I am perhaps a bit mistaken about Chrome.   Google apparently does do some "Google stuff" with the Chrome web browser.

Here's some info that comes from some folks in Germany who put out an alternative version of the Chromium web browser that Chrome pulls source code from.

Their web browser is called "Iron" and they state that they've extensively modified the Chromium source code in order to provide more privacy protection.  

Chrome is proprietary software, but Chromium is free software.   Chromium's licensing is a bit complicated, because different parts of it use different free software licenses...some "copyleft" and some parts are not "copyleft".

If you're confused by the term copyleft, what that means for free software is that copyleft free software can't be turned into proprietary software.   Non-copyleft free software can be turned into proprietary software.

You can download Iron here for Windows, MacOSX and GNU/Linux.   It's licensed under the BSD license.   I haven't tried this yet but from some quickie reads in some forums, if you have Chrome or Chromium on your system already things might get a little messy.

 

Iron web browser

 

radiorahim radiorahim's picture

By the way I learned about the Iron web browser on the decentralized, free software, privacy respecting social networking service Diaspora*

The number of Diaspora* users right now is small (about 300,000 world wide) but a project that I think is worth supporting.

 

Ripple

"Open sign-ups are closed at this time," radiorahim..

radiorahim radiorahim's picture

Here is the list of Diaspora* pod servers.

Diaspora* is a federated social network of peer servers.   There is no central server that controls everything the way Facebook or Google+ does.

 

Unionist

How do you convince your friends to join and post?

radiorahim radiorahim's picture

Quote:
How do you convince your friends to join and post?

I don't have any magic answer to that question.

I've maybe convinced about 10% of my FB friends to at least create accounts on Diaspora*

Anyway, in one of his recent speeches (I'll find it somewhere)  Cory Doctorow explained that moving away from data mining services is alot like trying to give up smoking (or any other vices that one might have).   It's not going to kill you tomorrow.   Otherwise everyone would quit.  In the meantime our online vices feel kind of good and we voluntarily allow the data miners to collect massive amounts of personal info about us.

Doctorow said that he needed a reason other than health reasons to give up smoking...so he decided to buy himself a new laptop every year with the money he saved.

So I guess perhaps the key to getting folks to move away from the data miners is to find reasons other than protecting our personal privacy to make the move to privacy respecting things.

One of my free software activist "gurus" (Eben Moglen of the Software Freedom Law Centre) has talked about how the data mining business has become one of the major activities of 21st century North American capitalism since we manufacture very little in this part of the world anymore.

I also find it interesting that the biggest (so far) political crisis in Canada has involved the ruling party's manipulation of data collected through data mining activities.

And what I find even funnier, is folks posting on Facebook about the Conservative Party's election data mining software.   As Bart Simpson would say "Duh".

jas

jas wrote:

I guess my worry is that if Google is moving towards less transparency in what data they collect and how they use it, then who's to say there isn't something built into Chrome that also collects data?

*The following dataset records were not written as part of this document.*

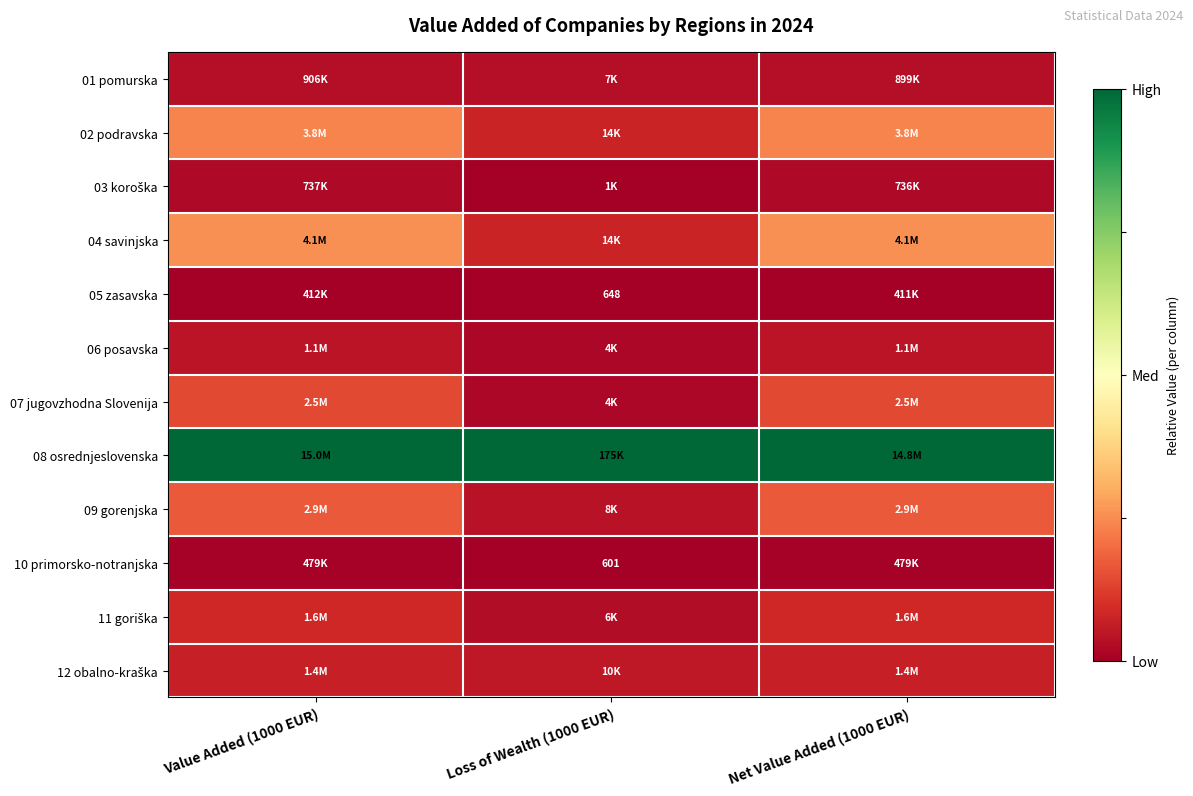

At Net Value Added (1000 EUR), list the series in order from largest to smallest.

08 osrednjeslovenska, 04 savinjska, 02 podravska, 09 gorenjska, 07 jugovzhodna Slovenija, 11 goriška, 12 obalno-kraška, 06 posavska, 01 pomurska, 03 koroška, 10 primorsko-notranjska, 05 zasavska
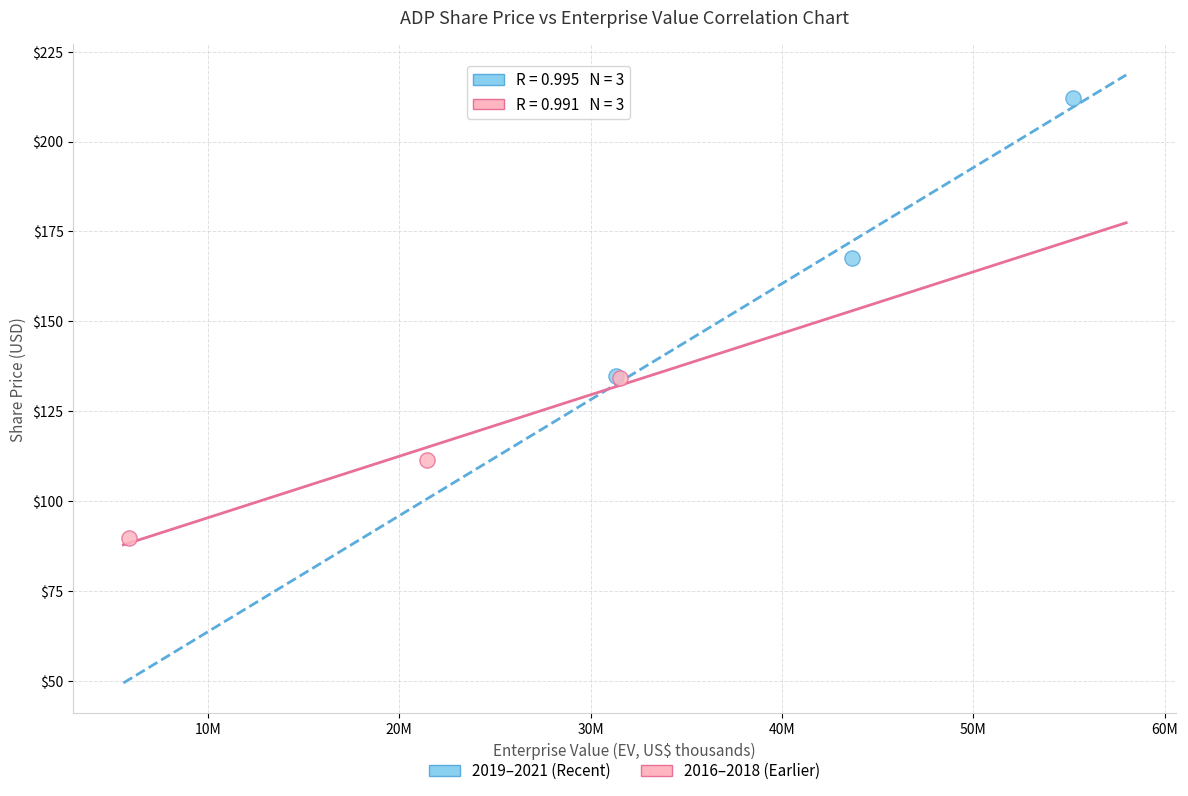

Which series reaches the minimum Y coordinate?

2016–2018 (Earlier)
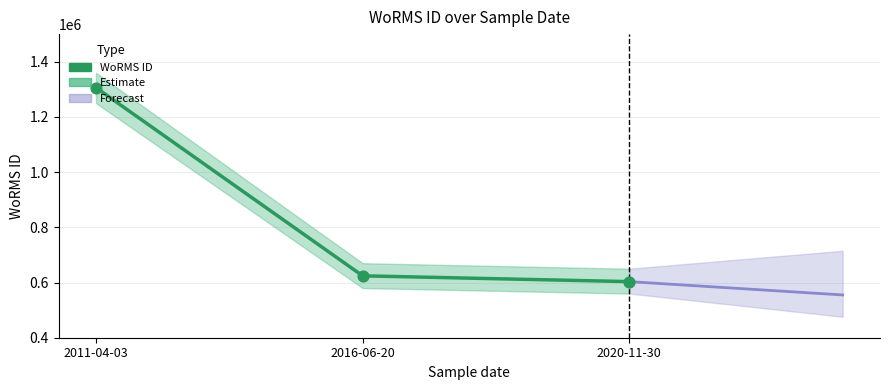

What is the change in value from 2011-04-03 to 2016-06-20?

-681788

Especially if you have a Google account. Eg: maybe you think you're signed out, but because you're in Chrome, there's some additional level in the software that still recognizes you. ?

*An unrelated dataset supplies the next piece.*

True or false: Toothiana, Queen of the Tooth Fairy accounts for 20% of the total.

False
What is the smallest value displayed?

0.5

In fact, I do notice that even when I'm signed out of my Gmail or any other Google account, even when I've cleared all my cookies and browsing history, somehow, when I go into Youtube, Chrome still knows what videos I've already watched. So it is collecting data by IP address it would seem - or more specifically by my computer address. Does anyone know?

Not sure if all browsers do this - I'll give it a test, but I don't think so.